____ Record set
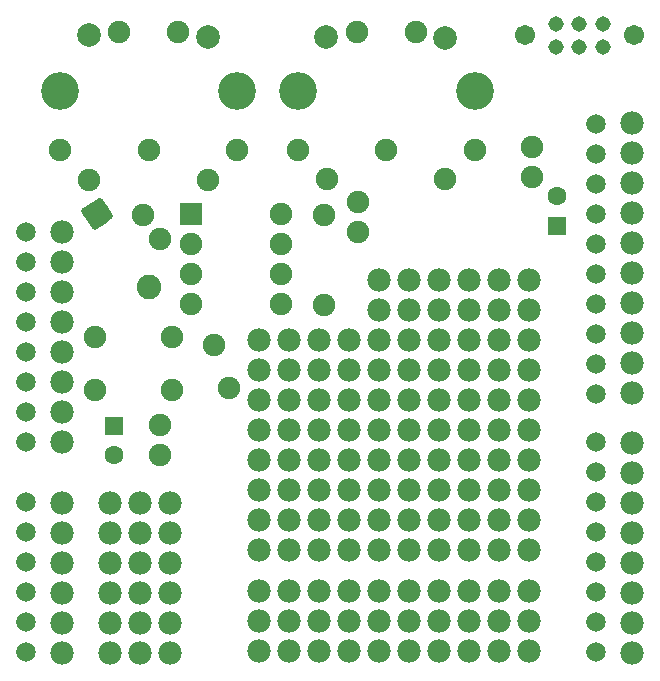
<source format=gtl>
G04 MADE WITH FRITZING*
G04 WWW.FRITZING.ORG*
G04 DOUBLE SIDED*
G04 HOLES PLATED*
G04 CONTOUR ON CENTER OF CONTOUR VECTOR*
%ASAXBY*%
%FSLAX23Y23*%
%MOIN*%
%OFA0B0*%
%SFA1.0B1.0*%
%ADD10C,0.078000*%
%ADD11C,0.075000*%
%ADD12C,0.065278*%
%ADD13C,0.062992*%
%ADD14C,0.051496*%
%ADD15C,0.067244*%
%ADD16C,0.082000*%
%ADD17C,0.078740*%
%ADD18C,0.126000*%
%ADD19R,0.062992X0.062992*%
%ADD20R,0.075000X0.075000*%
%ADD21C,0.020000*%
%LNCOPPER1*%
G90*
G70*
G54D10*
X1889Y155D03*
X1789Y155D03*
X1689Y155D03*
X1589Y155D03*
X1489Y155D03*
X1389Y155D03*
X1289Y155D03*
X1189Y155D03*
X1089Y155D03*
X989Y155D03*
X1889Y255D03*
X1789Y255D03*
X1689Y255D03*
X1589Y255D03*
X1489Y255D03*
X1389Y255D03*
X1289Y255D03*
X1189Y255D03*
X1089Y255D03*
X989Y255D03*
X1889Y355D03*
X1789Y355D03*
X1689Y355D03*
X1589Y355D03*
X1489Y355D03*
X1389Y355D03*
X1289Y355D03*
X1189Y355D03*
X1089Y355D03*
X989Y355D03*
X989Y1194D03*
X989Y1094D03*
X989Y994D03*
X989Y894D03*
X989Y794D03*
X989Y694D03*
X989Y594D03*
X989Y494D03*
X1189Y1194D03*
X1189Y1094D03*
X1189Y994D03*
X1189Y894D03*
X1189Y794D03*
X1189Y694D03*
X1189Y594D03*
X1189Y494D03*
X1089Y1194D03*
X1089Y1094D03*
X1089Y994D03*
X1089Y894D03*
X1089Y794D03*
X1089Y694D03*
X1089Y594D03*
X1089Y494D03*
X1289Y1194D03*
X1289Y1094D03*
X1289Y994D03*
X1289Y894D03*
X1289Y794D03*
X1289Y694D03*
X1289Y594D03*
X1289Y494D03*
X693Y649D03*
X693Y549D03*
X693Y449D03*
X693Y349D03*
X693Y249D03*
X693Y149D03*
X593Y649D03*
X593Y549D03*
X593Y449D03*
X593Y349D03*
X593Y249D03*
X593Y149D03*
X1789Y1394D03*
X1789Y1294D03*
X1789Y1194D03*
X1789Y1094D03*
X1789Y994D03*
X1789Y894D03*
X1789Y794D03*
X1789Y694D03*
X1789Y594D03*
X1789Y494D03*
X1889Y1394D03*
X1889Y1294D03*
X1889Y1194D03*
X1889Y1094D03*
X1889Y994D03*
X1889Y894D03*
X1889Y794D03*
X1889Y694D03*
X1889Y594D03*
X1889Y494D03*
X1389Y1394D03*
X1389Y1294D03*
X1389Y1194D03*
X1389Y1094D03*
X1389Y994D03*
X1389Y894D03*
X1389Y794D03*
X1389Y694D03*
X1389Y594D03*
X1389Y494D03*
X1489Y1394D03*
X1489Y1294D03*
X1489Y1194D03*
X1489Y1094D03*
X1489Y994D03*
X1489Y894D03*
X1489Y794D03*
X1489Y694D03*
X1489Y594D03*
X1489Y494D03*
X1689Y1394D03*
X1689Y1294D03*
X1689Y1194D03*
X1689Y1094D03*
X1689Y994D03*
X1689Y894D03*
X1689Y794D03*
X1689Y694D03*
X1689Y594D03*
X1689Y494D03*
X1589Y1394D03*
X1589Y1294D03*
X1589Y1194D03*
X1589Y1094D03*
X1589Y994D03*
X1589Y894D03*
X1589Y794D03*
X1589Y694D03*
X1589Y594D03*
X1589Y494D03*
G54D11*
X839Y1175D03*
X891Y1031D03*
G54D10*
X493Y149D03*
X493Y249D03*
X493Y349D03*
X493Y449D03*
X493Y549D03*
X493Y649D03*
G54D12*
X212Y551D03*
X212Y451D03*
X212Y351D03*
X212Y251D03*
X212Y151D03*
X2112Y1011D03*
X2112Y1111D03*
X2112Y1211D03*
X2112Y1311D03*
X2112Y1411D03*
X2112Y1511D03*
X2112Y1611D03*
X2112Y1711D03*
X2112Y1811D03*
X2112Y1911D03*
X2112Y151D03*
X2112Y251D03*
X2112Y351D03*
X2112Y451D03*
X2112Y551D03*
X2112Y651D03*
X2112Y751D03*
X2112Y851D03*
X212Y1451D03*
X212Y1551D03*
X212Y1351D03*
X212Y1251D03*
X212Y1151D03*
X212Y1051D03*
X212Y951D03*
X212Y851D03*
X212Y651D03*
G54D13*
X1985Y1573D03*
X1985Y1671D03*
X508Y906D03*
X508Y808D03*
G54D11*
X445Y1203D03*
X701Y1203D03*
X445Y1026D03*
X701Y1026D03*
G54D14*
X1979Y2247D03*
X1979Y2168D03*
X2058Y2247D03*
X2058Y2168D03*
X2137Y2247D03*
X2137Y2168D03*
G54D15*
X2239Y2208D03*
X1877Y2208D03*
G54D14*
X1979Y2247D03*
X1979Y2168D03*
X2058Y2247D03*
X2058Y2168D03*
X2137Y2247D03*
X2137Y2168D03*
G54D15*
X2239Y2208D03*
X1877Y2208D03*
G54D11*
X1208Y1610D03*
X1208Y1310D03*
G54D16*
X452Y1612D03*
X622Y1368D03*
G54D17*
X1611Y2200D03*
X819Y2204D03*
X1214Y2204D03*
X422Y2208D03*
G54D10*
X333Y150D03*
X333Y250D03*
X333Y350D03*
X333Y450D03*
X333Y550D03*
X333Y650D03*
X2235Y1015D03*
X2235Y1115D03*
X2235Y1215D03*
X2235Y1315D03*
X2235Y1415D03*
X2235Y1515D03*
X2235Y1615D03*
X2235Y1715D03*
X2235Y1815D03*
X2235Y1915D03*
X2235Y149D03*
X2235Y249D03*
X2235Y349D03*
X2235Y449D03*
X2235Y549D03*
X2235Y649D03*
X2235Y749D03*
X2235Y849D03*
X334Y853D03*
X334Y953D03*
X334Y1053D03*
X334Y1153D03*
X334Y1253D03*
X334Y1353D03*
X334Y1453D03*
X334Y1553D03*
G54D11*
X918Y1826D03*
X819Y1727D03*
X622Y1826D03*
X425Y1727D03*
X327Y1826D03*
X721Y2219D03*
G54D18*
X327Y2023D03*
X918Y2023D03*
G54D11*
X524Y2219D03*
X1710Y1826D03*
X1611Y1728D03*
X1414Y1826D03*
X1217Y1728D03*
X1119Y1826D03*
X1513Y2220D03*
G54D18*
X1119Y2023D03*
X1710Y2023D03*
G54D11*
X1316Y2220D03*
X765Y1612D03*
X1065Y1612D03*
X765Y1512D03*
X1065Y1512D03*
X765Y1412D03*
X1065Y1412D03*
X765Y1312D03*
X1065Y1312D03*
X603Y1610D03*
X660Y1528D03*
X659Y909D03*
X659Y809D03*
X1899Y1836D03*
X1899Y1736D03*
X1320Y1651D03*
X1320Y1551D03*
G54D19*
X1985Y1573D03*
X507Y906D03*
G54D20*
X765Y1612D03*
G54D21*
X494Y1605D02*
X444Y1570D01*
X408Y1621D01*
X459Y1656D01*
X494Y1605D01*
D02*
G04 End of Copper1*
M02*
</source>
________
== Job item ==
Beginning at the line that holds "X2235Y649D03*", reproduce each line of the records above down to and including the last one.

== Response to this task ==
X2235Y649D03*
X2235Y749D03*
X2235Y849D03*
X334Y853D03*
X334Y953D03*
X334Y1053D03*
X334Y1153D03*
X334Y1253D03*
X334Y1353D03*
X334Y1453D03*
X334Y1553D03*
G54D11*
X918Y1826D03*
X819Y1727D03*
X622Y1826D03*
X425Y1727D03*
X327Y1826D03*
X721Y2219D03*
G54D18*
X327Y2023D03*
X918Y2023D03*
G54D11*
X524Y2219D03*
X1710Y1826D03*
X1611Y1728D03*
X1414Y1826D03*
X1217Y1728D03*
X1119Y1826D03*
X1513Y2220D03*
G54D18*
X1119Y2023D03*
X1710Y2023D03*
G54D11*
X1316Y2220D03*
X765Y1612D03*
X1065Y1612D03*
X765Y1512D03*
X1065Y1512D03*
X765Y1412D03*
X1065Y1412D03*
X765Y1312D03*
X1065Y1312D03*
X603Y1610D03*
X660Y1528D03*
X659Y909D03*
X659Y809D03*
X1899Y1836D03*
X1899Y1736D03*
X1320Y1651D03*
X1320Y1551D03*
G54D19*
X1985Y1573D03*
X507Y906D03*
G54D20*
X765Y1612D03*
G54D21*
X494Y1605D02*
X444Y1570D01*
X408Y1621D01*
X459Y1656D01*
X494Y1605D01*
D02*
G04 End of Copper1*
M02*
</source>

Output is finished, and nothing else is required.